Depending on the severity of the security vulnerability, you may want to inform as many users as soon as possible and encourage them to upgrade to the latest plugin version.
Be aware that if you choose to host your WordPress plugin on the WordPress.org plugin directory or sell it via CodeCanyon for example, then this inevitably comes with less control over the way you can communicate with your user base.
Developers who host their plugins on the WordPress.org plugin directory are left in the dark with data about their user base. You may be interested in Freemius Insights which gives developers an opportunity to collect a large variety of data, including user e-mails, which is not available to you from the WordPress.org plugin directory.
If you’re selling a WordPress plugin from your own website using the excellent Easy Digital Downloads plugin, then you can easily export all of your customer details to a CSV file including their e-mails. They also have a handy add-on called EDD Product Updates which allows you to send customized e-mails in batches to your users with updated product download links.
The WordPress.org plugin directory automatically notifies users whenever plugin updates are made available via the WP-admin. Developers can also optionally include an upgrade notice in the plugin readme file which can help to highlight why an update is necessary. Unlike the WordPress.org plugin directory, CodeCanyon only provides and notifies buyers of updates if they register with the update system.
If you do not have an e-mail subscription list, then you’re missing out on not only a valuable asset for content marketing, but a simple way to disclose security issues to your users.
Dilemma with Software Licensing
It is common for WordPress plugins to provide a 1 year software license which provide access to plugin updates and support. It goes without saying that it is important to keep your WordPress plugins up to date to ensure your website secure. However, more often than not I see people not renewing their software licences due to the extra costs and the risk of breaking something. This creates a dilemma for plugin authors to consider whether the severity of the vulnerability warrants making updates available for free to all customers regardless if their software license has expired. A recent precedent for doing this was in Feburary 2016 by Elegant Themes. You may want to find out whether your software licensing system supports this.

Multi-view scene reconstruction data:
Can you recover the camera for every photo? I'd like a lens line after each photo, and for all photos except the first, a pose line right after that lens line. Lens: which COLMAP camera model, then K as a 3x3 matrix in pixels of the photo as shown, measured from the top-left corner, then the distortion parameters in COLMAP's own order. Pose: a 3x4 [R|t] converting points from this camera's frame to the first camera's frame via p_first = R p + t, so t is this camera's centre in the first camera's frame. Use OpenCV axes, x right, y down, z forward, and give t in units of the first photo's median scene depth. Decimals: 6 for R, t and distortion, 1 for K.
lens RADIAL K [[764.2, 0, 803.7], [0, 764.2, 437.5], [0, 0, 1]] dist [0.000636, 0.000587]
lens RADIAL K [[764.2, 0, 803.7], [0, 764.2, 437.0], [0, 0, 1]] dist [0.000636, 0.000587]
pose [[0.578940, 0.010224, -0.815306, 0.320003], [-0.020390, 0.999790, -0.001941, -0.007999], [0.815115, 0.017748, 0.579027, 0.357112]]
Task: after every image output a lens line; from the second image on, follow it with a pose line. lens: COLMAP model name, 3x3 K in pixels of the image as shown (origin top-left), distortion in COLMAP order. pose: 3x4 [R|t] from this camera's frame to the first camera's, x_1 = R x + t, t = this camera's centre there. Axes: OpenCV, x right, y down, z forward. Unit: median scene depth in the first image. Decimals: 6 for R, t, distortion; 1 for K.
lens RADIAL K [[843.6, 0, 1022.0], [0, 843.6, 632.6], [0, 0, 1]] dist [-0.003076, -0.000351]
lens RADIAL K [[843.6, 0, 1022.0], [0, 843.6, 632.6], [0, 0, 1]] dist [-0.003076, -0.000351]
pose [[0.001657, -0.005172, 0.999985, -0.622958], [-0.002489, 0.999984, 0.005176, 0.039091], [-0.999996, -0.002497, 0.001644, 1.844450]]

ACTIVITY LIST:
A - From the passage on plugin security disclosure, list the products and add-ons it names that let a developer collect user data or e-mail users.
B - Carry the passage on plugin security disclosure forward from its last sentence.

OUTPUTS FOR THE TASKS:
A -
Freemius Insights
Easy Digital Downloads
EDD Product Updates

B -
The WordPress security team can push out automated security enhancements for WordPress without the site owner needing to do anything on their end, and the security update will install automatically (as long as this feature is not disabled). In special circumstances you can work with the WordPress security team to resolve security issues with plugins hosted on WordPress.org and to push out automatic updates. A recent example of this being done for a WordPress plugin is Ninja Forms in May 2016. The WP Ninjas team in this case worked with the WordPress security team to coordinate rolling out security patches to websites for older versions of their plugin.
You may want to consider doing a code review of secure coding practices as a way to reduce common programming errors that could lead to security vulnerabilities. This includes sanitizing inputs, escaping outputs, using nonces for forms and URL verification and using prepared statements for database queries. To take this a step further you could also conduct some penetration testing to help identify any potential security vulnerabilities.
As a WordPress plugin author, when a security vulnerability comes a-knocking on your door, you should not be second guessing what the right course of action is. A little bit of thinking on the ethics of security disclosure and how you might respond to different security situations is the least you can do for your customers (if you really care about them).